Re: Dreaming On

From: David Nyman <david.nyman.domain.name.hidden>
Date: Wed, 29 Jul 2009 16:52:21 +0100

2009/7/28 John Mikes <jamikes.domain.name.hidden>:

Hi John

> I really do not expect from you to give adequate replies to all these
> questions - it would make the grandkids of our grandkits scientifically
> unemployed but you have unusual solutions and ideas and it may be
> interesting to tape your mind..

Whew! But you are right about my inadequacies. Indeed I see my basic
task, as others before me, to witheringly expose the specific
inadequacies of my replies to any and all questions.
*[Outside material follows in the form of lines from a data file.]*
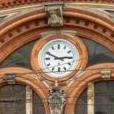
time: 2:49
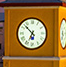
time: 6:52
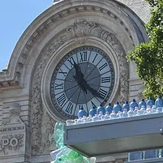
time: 11:21
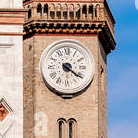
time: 4:20
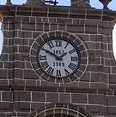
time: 1:49
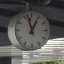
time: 12:57
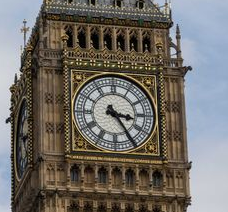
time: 3:24
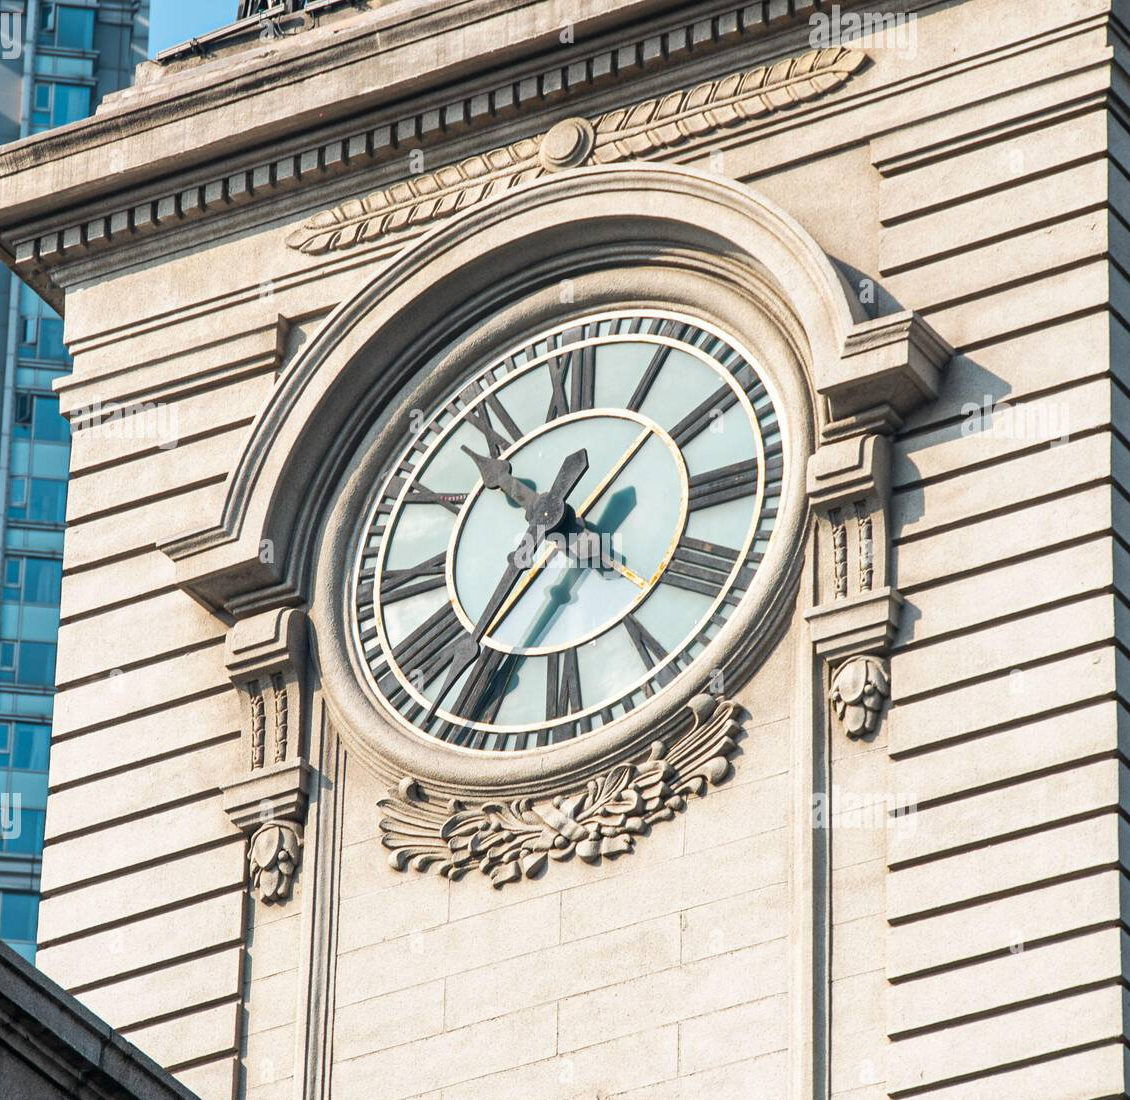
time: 10:36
To know less and
less with ever greater clarity is the journey and precisely-delineated
ignorance is the ultimate goal. In that spirit......
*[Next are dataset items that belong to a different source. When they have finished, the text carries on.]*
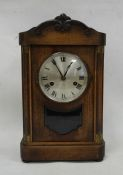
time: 12:55
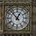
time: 12:53
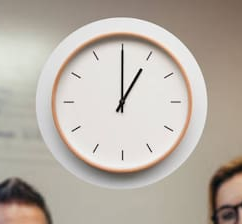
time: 1:00
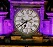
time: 6:39
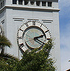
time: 2:19
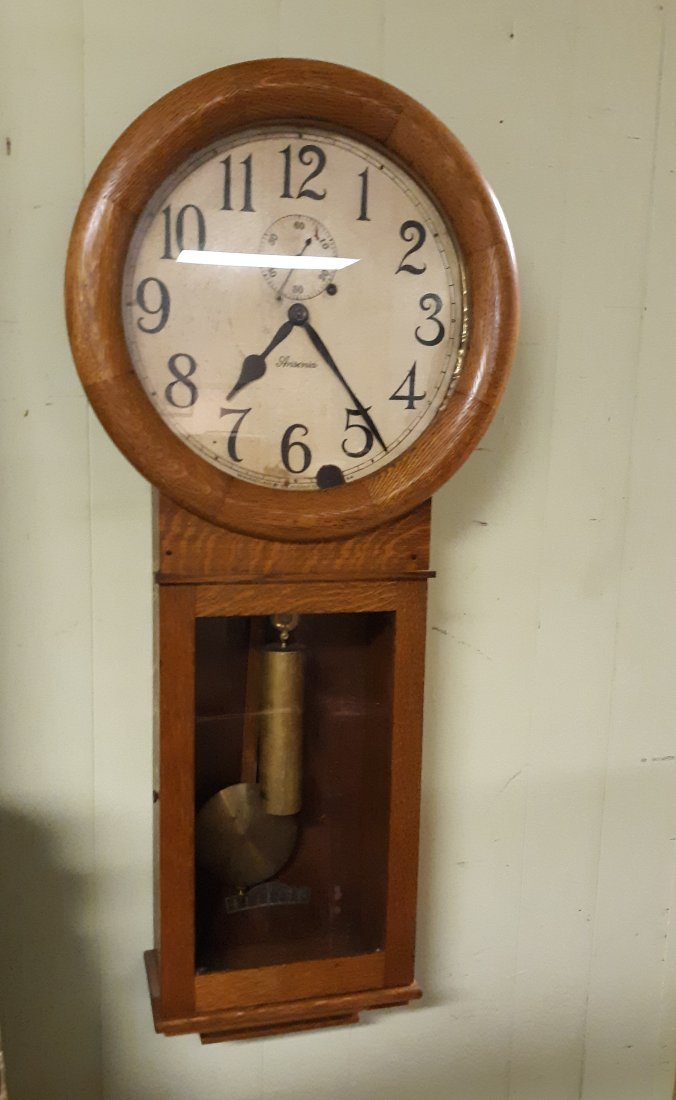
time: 7:23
> "Mind is what brain does" (although I find it a pars pro toto)
> I am questioning "does". Would we restrict it to our ongoing image of
> physiology, meaning: the brain does physical 'energy' consuming electrical
> changes by (physico/chemical) impact and by physiological changes (such as
> diffeences in blood-stream performance, chemical syntheses and migration of
> molecules) - or do we assign activities of some brain-image beyond today's
> anatomical biology?

I'm pretty convinced that we're going to be stymied in much of this
until we find another schema in which to re-express a new set of
'ultimates' for the purpose. You've seen the various ways I've tried
to pump people's intuitions about this, but it may be that how one
feels about it is ultimately characterologically influenced rather
than logically compulsive. However, I believe that we need a new
picture and a different language before the
physical-chemical-biological story you refer to above, and the
experiential, intentional narrative that we ignore at the cost of our
minds, can ever be reconciled satisfactorily. On this basis, my
interest in COMP is not because I know it to be correct, but rather
that it is the beginning of an attempt to recast the investigation in
these terms, which is VERY hard to discover elsewhere. In this regard
I should again note that Colin is working on his own approach on a
different basis but very much in the same spirit.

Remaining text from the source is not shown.